In Europe, due to concerns about new variant Creutzfelt-Jacob Disease (nvCJD), these worries have led to more stringent cleaning and sterilization regulations for avoiding prion material transfer. These new procedures require vastly increased mechanical cleaning and sterilization turnaround time and cost. An ideal system would involve a disposable head unit that has the reliability and rigidity of current reusable systems.

Other technologies such as waterjet have some advantages, including a lack of heating of tissue, but a mechanical blade simply separates tissue. Though a mechanical blade has a squeegee effect upon the corneal base and flap, altering water content, waterjet may significantly alter hydration and so laser ablation rate.

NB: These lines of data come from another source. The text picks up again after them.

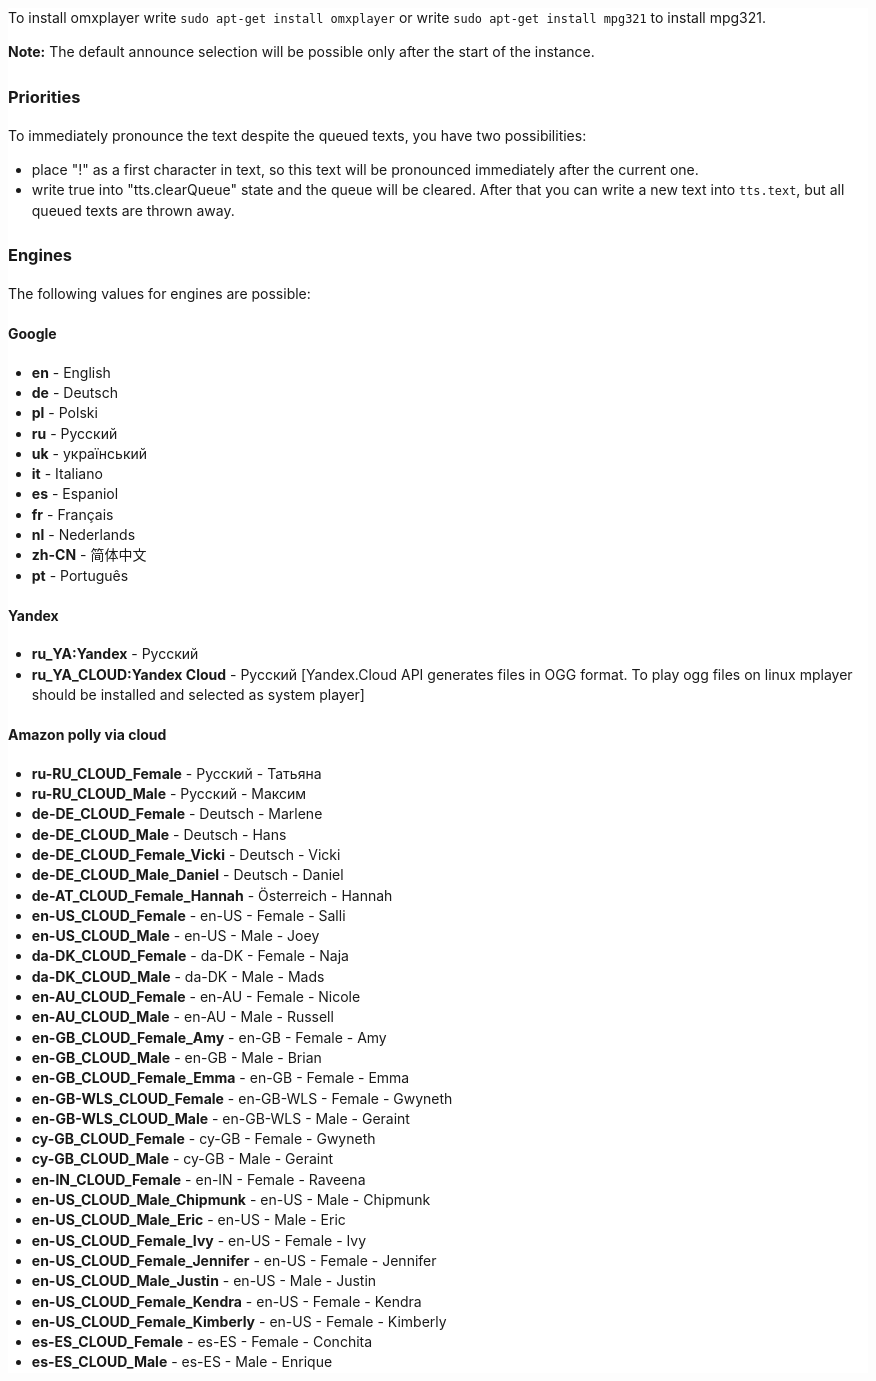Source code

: To install omxplayer write `sudo apt-get install omxplayer` or write `sudo apt-get install mpg321` to install mpg321.

**Note:** The default announce selection will be possible only after the start of the instance.

### Priorities
To immediately pronounce the text despite the queued texts, you have two possibilities:
- place "!" as a first character in text, so this text will be pronounced immediately after the current one.
- write true into "tts.clearQueue" state and the queue will be cleared. After that you can write a new text into `tts.text`, but all queued texts are thrown away.

### Engines
The following values for engines are possible:

#### Google
- **en** - English
- **de** - Deutsch
- **pl** - Polski
- **ru** - Русский
- **uk** - український
- **it** - Italiano
- **es** - Espaniol
- **fr** - Français
- **nl** - Nederlands
- **zh-CN** - 简体中文
- **pt** - Português

#### Yandex
- **ru_YA:Yandex** - Русский
- **ru_YA_CLOUD:Yandex Cloud** - Русский [Yandex.Cloud API generates files in OGG format. To play ogg files on linux mplayer should be installed and selected as system player]

#### Amazon polly via cloud
- **ru-RU_CLOUD_Female** -         Русский - Татьяна
- **ru-RU_CLOUD_Male** -           Русский - Максим
- **de-DE_CLOUD_Female** -         Deutsch - Marlene
- **de-DE_CLOUD_Male** -           Deutsch - Hans
- **de-DE_CLOUD_Female_Vicki**  -  Deutsch - Vicki
- **de-DE_CLOUD_Male_Daniel**  -   Deutsch - Daniel
- **de-AT_CLOUD_Female_Hannah**  - Österreich - Hannah
- **en-US_CLOUD_Female** -         en-US - Female - Salli
- **en-US_CLOUD_Male** -           en-US - Male - Joey
- **da-DK_CLOUD_Female** -         da-DK - Female - Naja
- **da-DK_CLOUD_Male** -           da-DK - Male - Mads
- **en-AU_CLOUD_Female** -         en-AU - Female - Nicole
- **en-AU_CLOUD_Male** -           en-AU - Male - Russell
- **en-GB_CLOUD_Female_Amy** -     en-GB - Female - Amy
- **en-GB_CLOUD_Male** -           en-GB - Male - Brian
- **en-GB_CLOUD_Female_Emma** -    en-GB - Female - Emma
- **en-GB-WLS_CLOUD_Female** -     en-GB-WLS - Female - Gwyneth
- **en-GB-WLS_CLOUD_Male** -       en-GB-WLS - Male - Geraint
- **cy-GB_CLOUD_Female** -         cy-GB - Female - Gwyneth
- **cy-GB_CLOUD_Male** -           cy-GB - Male - Geraint
- **en-IN_CLOUD_Female** -         en-IN - Female - Raveena
- **en-US_CLOUD_Male_Chipmunk** -  en-US - Male - Chipmunk
- **en-US_CLOUD_Male_Eric** -      en-US - Male - Eric
- **en-US_CLOUD_Female_Ivy** -     en-US - Female - Ivy
- **en-US_CLOUD_Female_Jennifer** -  en-US - Female - Jennifer
- **en-US_CLOUD_Male_Justin** -    en-US - Male - Justin
- **en-US_CLOUD_Female_Kendra** -  en-US - Female - Kendra
- **en-US_CLOUD_Female_Kimberly** -  en-US - Female - Kimberly
- **es-ES_CLOUD_Female** -         es-ES - Female - Conchita
- **es-ES_CLOUD_Male** -           es-ES - Male - Enrique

Effecting refractive change with femtosecond laser technology may eventually produce the “holy grail” procedure of no-flap LASIK. Femtosecond laser systems can create a LASIK flap, but the flap created will differ from that of a mechanical blade. A blade separates tissue, whereas a femtosecond laser ablates and so removes tissue. There will therefore be a different interface and flap healing properties, and so there needs to be careful examination of corneal contour outcomes. Any ablation tunnel at a flap edge may promote epithelial ingrowth as a complication.

Desirable features in future microkeratomes include the following:

  • Reliable suction or, in radical technologies, no suction required.
  • Disposable component that comes in contact with the patient. avoiding sterilization issues and allowing fast turnaround.
  • Minimized mechanical stress on the epithelium and consequent epithelial abrasion.
  • Self-checking diagnostics and error reporting with maintenance diagnostics for advising of preventive servicing.
  • Blade consistency for metal blades.
  • Consistent cut depth, flap size and hinge size.

Despite near-future revolutionary developments with femtosecond lasers, I think it likely that flaps will always be required for the performing of “classic” LASIK, insertion of corneal inlays and also deep lamellar corneal grafts.

Julian Stevens, MD
  • Julian Stevens, MD, can be treached at Moorfields Eye Hospital, London, EC1V 2PD, England; (44) 207-251-4835; fax: (44) 207-431-8622; e-mail: julianstevens@compuserve.com.

A:Eliminate metal blade complications

Maurizio Zanini, MD: In the last few years, microkeratome technology has not undergone the same degree of development as excimer lasers. We still rely on metal blades and high vacuum to create the best flap, and even high-volume LASIK surgeons can experience some unpredictability associated with microkeratomes.

The disadvantages of mechanical metal blades are well known. First, although the blade is always inspected before surgery, it is not uncommon to detect metal chips in the interface. Second, the microsaw cutting action tears rather than cleaves the lamellar structure of the cornea and leads to the loss of keratocytes. The mechanical distortion of the tissue during the cut can produce irregular flaps. Finally, even with the most commonly used and reliable microkeratomes, corneal flaps that are supposed to be cut at 130 µm, 160 µm and 180 µm depths show a high degree of variability.

Computer-assisted laser flap creation, such as that achieved with the femtosecond laser, will improve our results.

Three main advantages should be anticipated:

  • The disappearance of metal blade-related complications: metal chips, oil from the gears on the device (with possible development of diffuse lamellar keratitis), irregular nonplanar cuts, etc.
  • Precise customization of the flap diameter and thickness, hinge location and peripheral bevel.
  • The need for a lower vacuum (40 mm Hg).
  • The same results may be obtained by waterjet technology as well.

In addition, to reduce the rate of complications, manufacturers should continue focusing their attention on microkeratome assembly. Newer microkeratomes, such as the Hansatome and the Carriazo-Barraquer, cannot function to produce a flap if their components are inserted incorrectly; this is important to avoid serious damages to the flap in the event of erroneous assembly. Preassembled microkeratomes (such as the Nidek, Alcon and Allergan devices) represent an additional option to treat this problem.